After WWII,
the US set about applying pressure to ensure that the old European
Colonial Empires were broken up. During the War, Roosevelt, who
considered Churchill a drunken, old Colonialist, had even proposed to
Stalin, that they should form an alliance to bring about such a break
up. Of course, although the US had some historical and philosophical
grounds for opposing Colonialism, having fought its own War of
Independence against Britain, its real reason for wanting to see that
break up was not altruistic. Colonialism was a political form
appropriate to the overseas rule of parasitic forms of Capital –
Merchant and Money Capital, and Landlordism. Each derived their
income by draining Surplus Value created in production, and in doing
so impeded the expansion of Capital. But, the US was the home of
productive Capital par excellence. Its most developed form was the
multinational corporation that sought the right and freedom to settle
anywhere in the globe, to build plants and exploit new, cheap sources
of labour, and to sell its products. The Colonial Empires and their
feudal monopolies on trade were an impediment to that development.
But, we
shouldn't forget that in 1945, the US did not have, and certainly was
not as confident in, its position of hegemony as we might think it to
have been today. In the 1920's, when the US was still only a rising
power, like China is today, it believed that the next global war would
be between itself and Great Britain. The US, began a massive program
of building its navy, in order to challenge the position of the
British Navy, on the high seas, which gave it global reach. In 1945,
the US authorities, and economists, still believed that the ending of
War production would cause the economy to go into a massive
Depression. They had not counted on the effects of the Long Wave
Boom, which, in fact, lifted, not just the US, but economies throughout
the globe. In part, the Marshall Plan was geared as a piece of
international Keynesianism to assuage that fear of Depression, in the US,
as a result of ending war production. In part, it utilised what the
US had lots of – Money Capital, and Capital Goods – to both
restart markets in Europe, and to ensure its economic dominance over
them.
At the same
time, its position was challenged by the USSR. In the 1930's, whilst
Europe and North America had been mired in Depression, the USSR was
growing like topsy. Economists like Mises and Hayek had begun by
claiming that economic planning was impossible. By the 1930's, when
that had been disproved, they changed tack to argue that economic
planning necessarily led to totalitarianism, an easier line to
advance given what was obvious in the USSR and Germany. Its
interesting, though, that at the time, they did not even make the
case about lack of efficiency of planning, because that certainly
could not have been claimed at the time. On the contrary, their
general belief was that the democracies were going to be economically
overhauled by the centrally planned economies of the USSR and
Germany.
The strength
of that planning was demonstrated during the War. It allowed Germany
to construct a hugely powerful military-industrial machine, that
swept across most of Europe in a matter of weeks. It was only
because Hitler continued to hold out hope of doing a deal with the
British ruling class via Lord Halifax and others that he refrained
from chasing the British Expeditionary Force across the Channel
during the fiasco of Dunkirk. He was content to leave Britain holed
up in its island prison, while he turned to his main target, the
USSR. But, the even more effective planning system of the USSR,
together with its huge expanse, its huge manpower resources, and the
lingering beliefs of a people who had thrown of their class
oppressors, and still believed the state to be theirs, was an even
more powerful force than that of Germany, despite Stalinist bungling.

────

→ **Task instructions**: How would this sentence from the passage on postwar US policy read in Spanish: "Economists like Mises and Hayek had begun by claiming that economic planning was impossible."?

→ **Record list**:
────

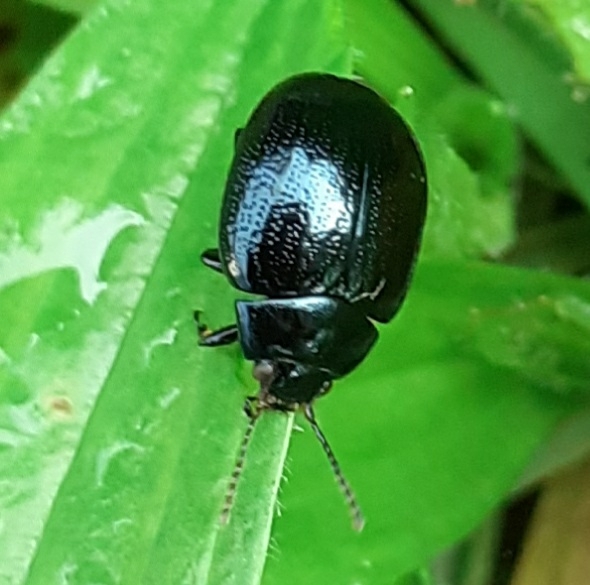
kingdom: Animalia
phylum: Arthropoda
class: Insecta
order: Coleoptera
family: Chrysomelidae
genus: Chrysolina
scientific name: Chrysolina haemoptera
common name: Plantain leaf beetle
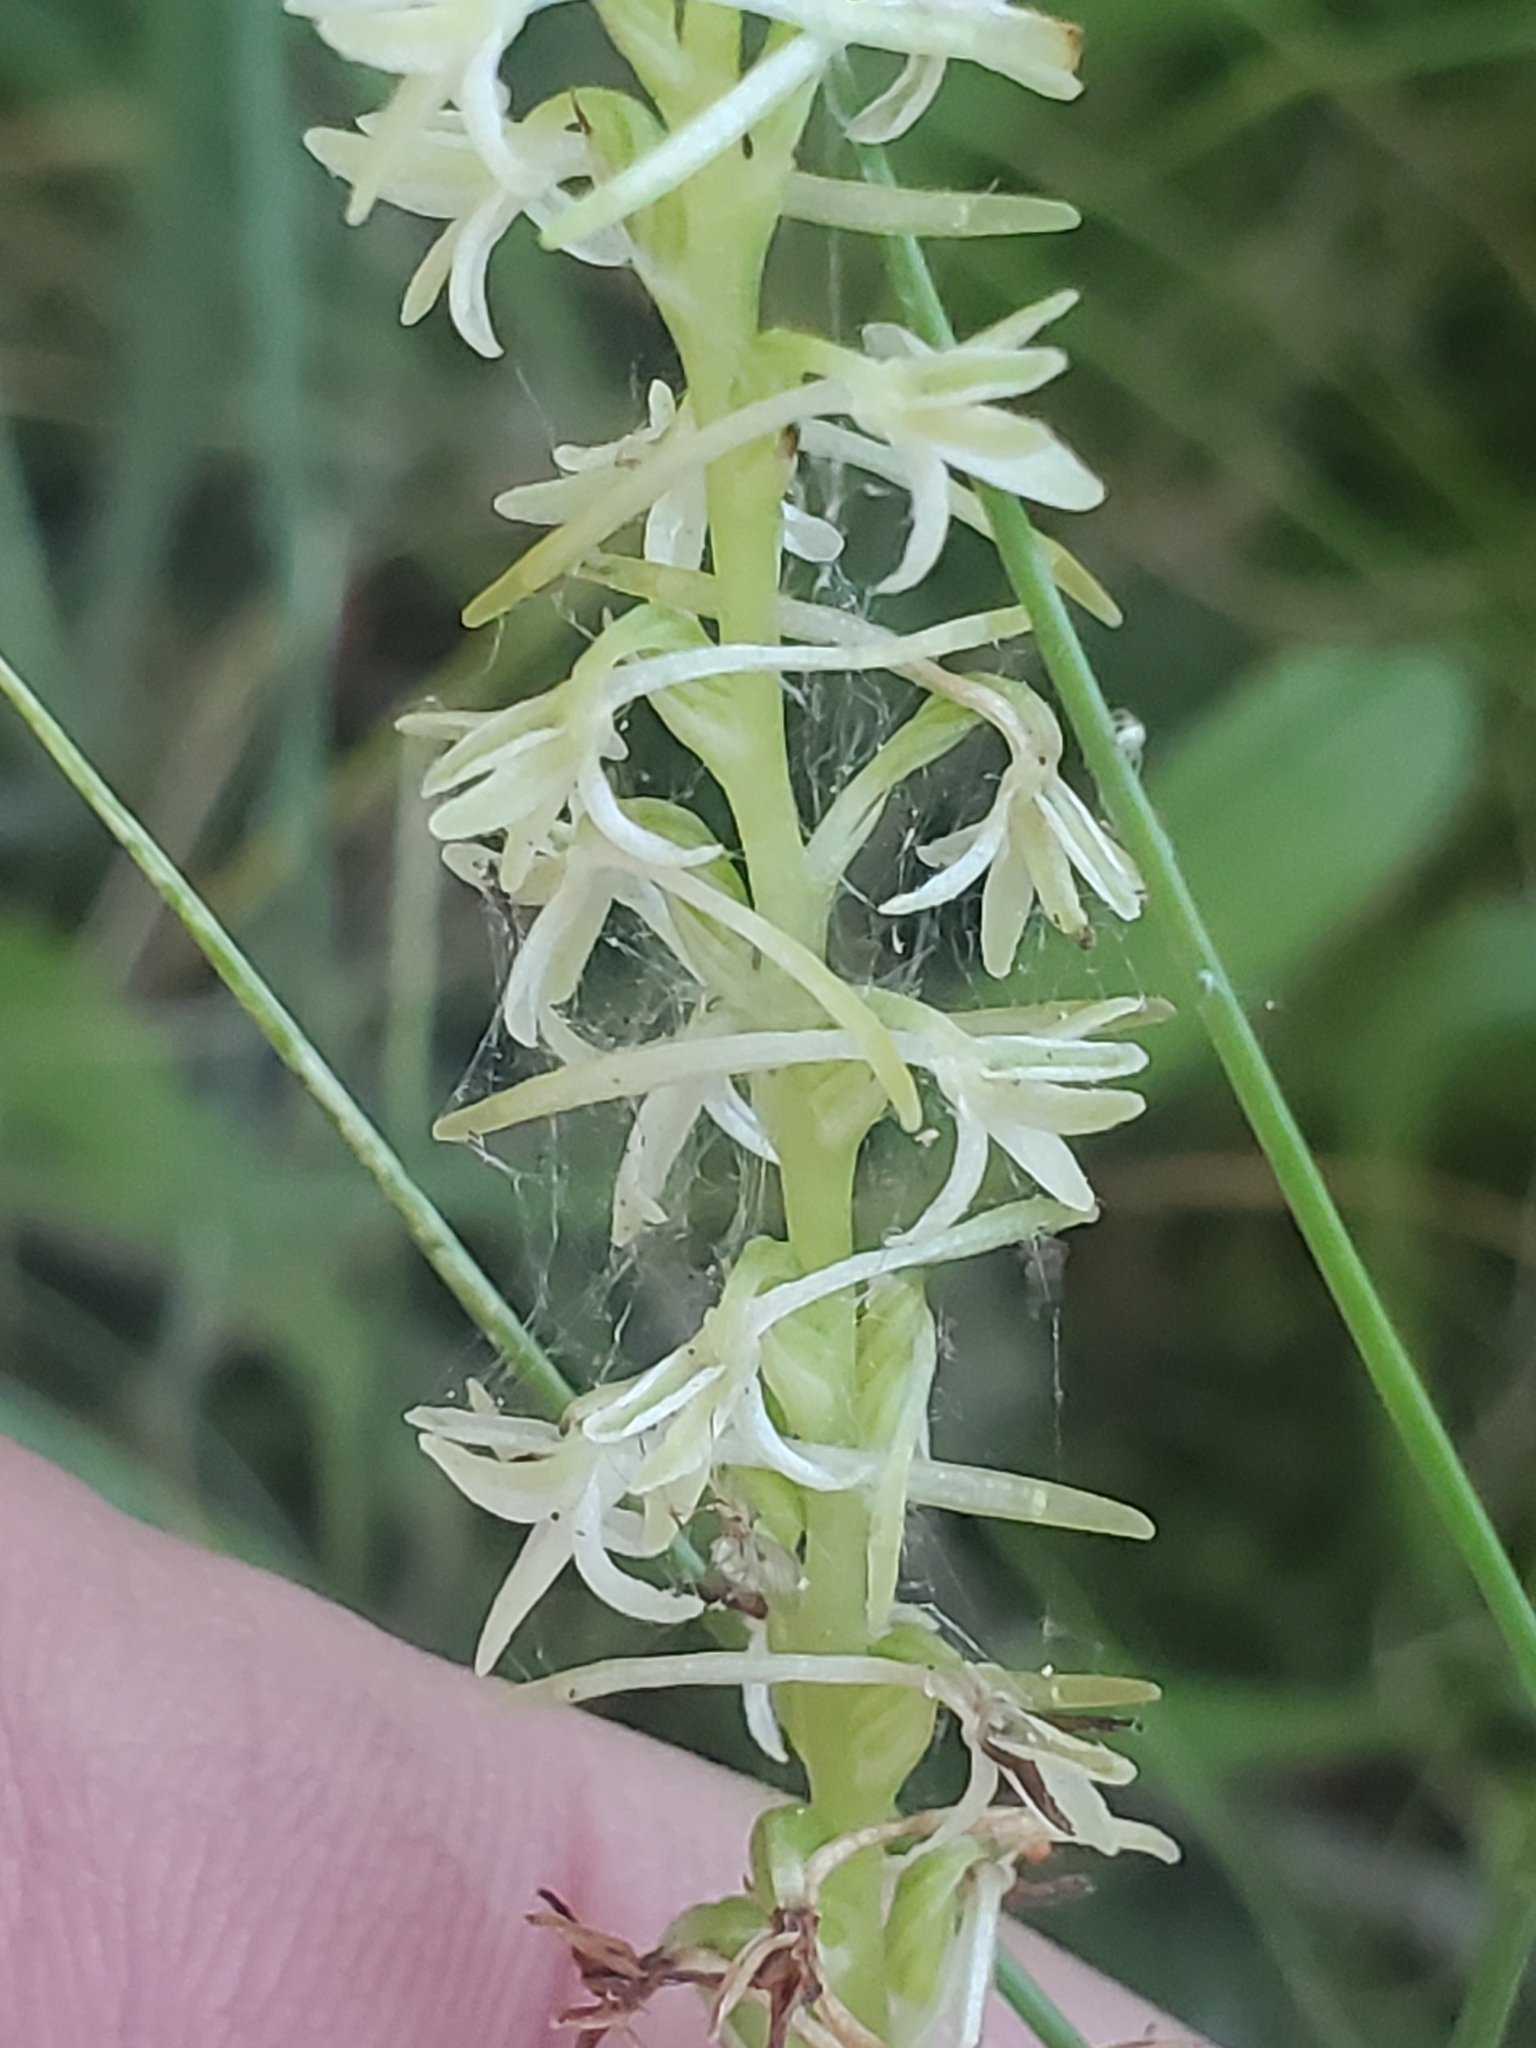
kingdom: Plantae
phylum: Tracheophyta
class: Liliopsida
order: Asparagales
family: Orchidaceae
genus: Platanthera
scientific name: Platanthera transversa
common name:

────

→ **The response**: Economistas como Mises y Hayek habían comenzado afirmando que la planificación económica era imposible.